Immediately after the declaration, the first MAC aircraft landed at Kuwait City International Airport since the Aug. 2, 1990 Iraq invasion, piloted and crewed by members of the 1676th TAS.

The aircraft brought in a combat control team responsible for controlling the runway operations for a massive airlift to begin the rebuilding efforts in Kuwait.

“This is the goal we’ve been working for since early August [1990],” said Maj. J.T. Cassil, 1675th Tactical Airlift Group (provisional) tactics officer. “For more than two hundred days, we’ve hauled a lot of vehicles, MREs, water, troops, tanks, mail and just about anything else that could fit into a C-130 to virtually every airfield in this theater. All of our efforts and sacrifices, including the time away from our loved ones, have finally led to this moment—the liberation of Kuwait.”

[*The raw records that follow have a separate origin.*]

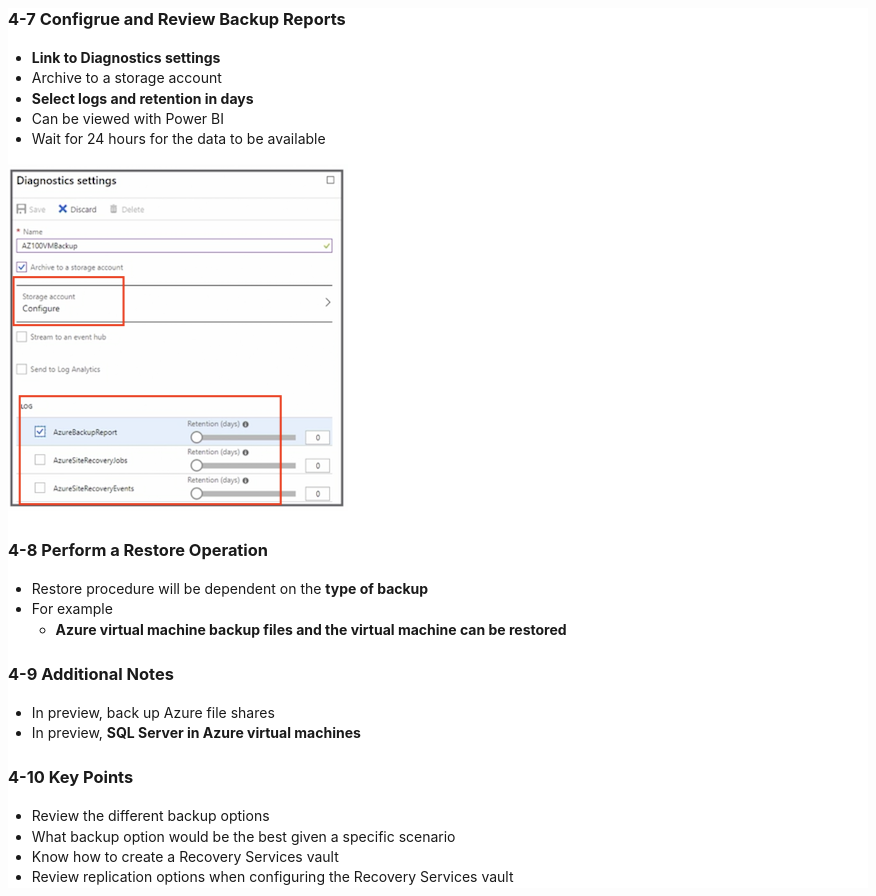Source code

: ### **4-7 Configrue and Review Backup Reports**

* **Link to Diagnostics settings** 
* Archive to a storage account 
* **Select logs and retention in days** 
* Can be viewed with Power BI 
* Wait for 24 hours for the data to be available 


![Alt Image Text](../images/2_19.png "Body image")


### **4-8 Perform a Restore Operation** 

* Restore procedure will be dependent on the **type of backup** 
* For example 
	* 	**Azure virtual machine backup files and the virtual machine can be restored** 

### **4-9 Additional Notes** 

* In preview, back up Azure file shares 
* In preview, **SQL Server in Azure virtual machines** 


### **4-10 Key Points** 

* Review the different backup options 
* What backup option would be the best given a specific scenario 
* Know how to create a Recovery Services vault 
* Review replication options when configuring the Recovery Services vault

Though the conflict was declared over, members from Yokota Air Base stayed in Saudi Arabia in the months afterwards to assist in the post-war rebuilding efforts in Kuwait.

Desert Storm marked the first conflict in history to heavily use stealth and space systems support capabilities against a modern air defense. This meant the Air Force unequivocally proved its air superiority in this war.

Known as the largest air campaign since the conflict in Southeast Asia, Desert Storm taught the Air Force that being on the cutting edge of revolutionary technology is critical to success.